Les pêcheurs partent avant le lever du jour
Ils se lèvent aussi très tôt. Les pêcheurs partent en mer à bord de leur pirogue avant le lever du jour. Vers 5 ou 6 heures, des personnes balaient le sable pour en ramasser détritus et feuilles avant que la journée ne redémarre. Ainsi filent les jours à Nosy Iranja.
« Bonjour vazaha, des bonbons vazaha ». La petite fille me regarde avec des yeux qui brillent. Je ne peux m’extraire de ma condition : je suis une vazaha, une étrangère. Mon niveau de vie est largement supérieur à celui des Malgaches qui vivent là. Il faut en prendre la juste mesure, négocier dans la mesure du respectable, accepter que certains tentent leur chance pour se faire payer quelque chose, repérer les vrais liens qui se nouent avec les locaux des relations intéressées.

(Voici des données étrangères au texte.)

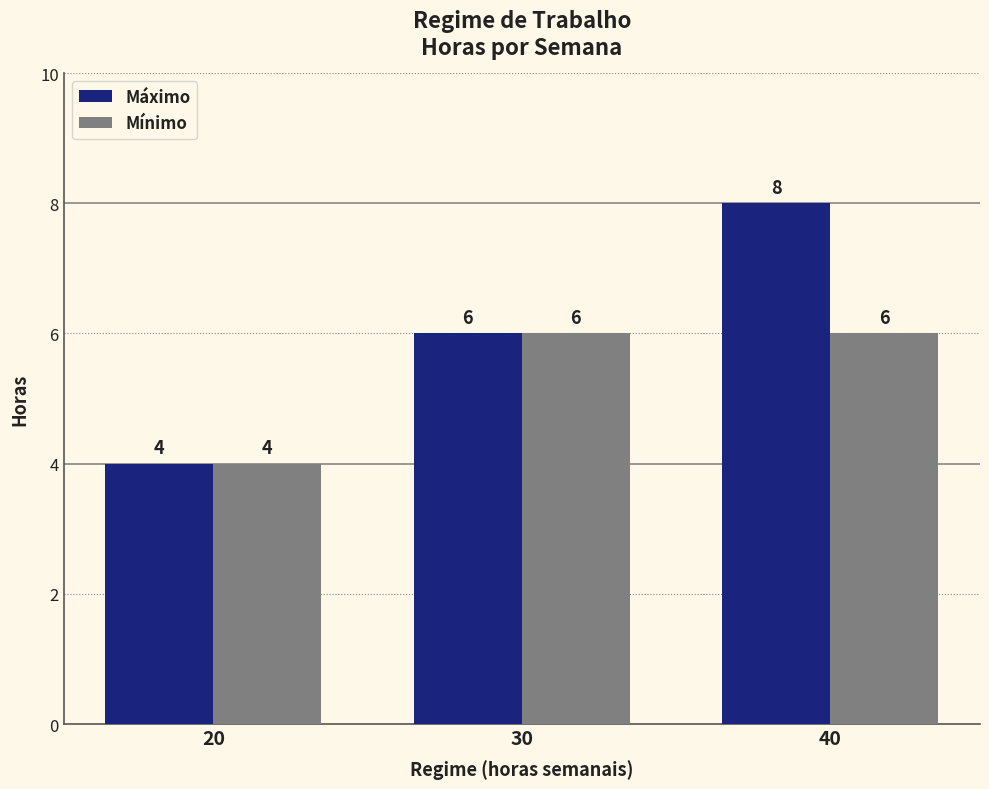

How many data points in Mínimo are less than 6?

1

Je ne peux m’empêcher de ressentir un malaise dans ce décalage ostentatoire de richesse. A voir ces vazahas vivre leur meilleure vie, celle qu’ils ne pourraient pas mener dans leur pays d’origine. A payer les attentions et petits soins de guides, chauffeurs, jardiniers, cuisiniers, gardiens ou pour certains la compagnie de femmes beaucoup plus belles et beaucoup plus jeunes. Malaise dans la manière dont on s’adresse à moi avec beaucoup trop d’égards. Malaise à voir ces énormes villas construites littéralement dans la mer par des étrangers qui ne visitent même pas les petits villages attenants. Des villas construites à grandes coulées de béton quand les cases traditionnelles sont en bois et en feuilles de ravenale. Au-delà de leur argent, quel modèle de vie ces personnes amènent-elles dans ces territoires ?
Modèle du confort
Et puis il y a ce constat : à Madagascar aussi, amélioration du niveau de vie rime avec l’adoption d’un modèle jugé plus enviable, plus confortable, c’est-à-dire américain, européen. C’est un genre de mode de vie globalisé, que je retrouve à La Réunion, en France, en Italie, en Angleterre, en Australie, en Grèce, etc. On voit alors l’uniformisation des modes de vie, l’atténuation de la culture d’origine associée à la pauvreté passée. La perte de traditions, rites, etc. On cherche à effacer le souvenir de la misère, le souvenir de la souffrance, on se raconte une nouvelle histoire.
Quoi qu’il en soit, ce changement d’angle de vue est riche d’apprentissages, permet de relativiser nos colères, penser autrement nos relations sociales, nos manières de vivre, de travailler, de nous nourrir et de faire société. Finalement, au quotidien, on est très égocentré.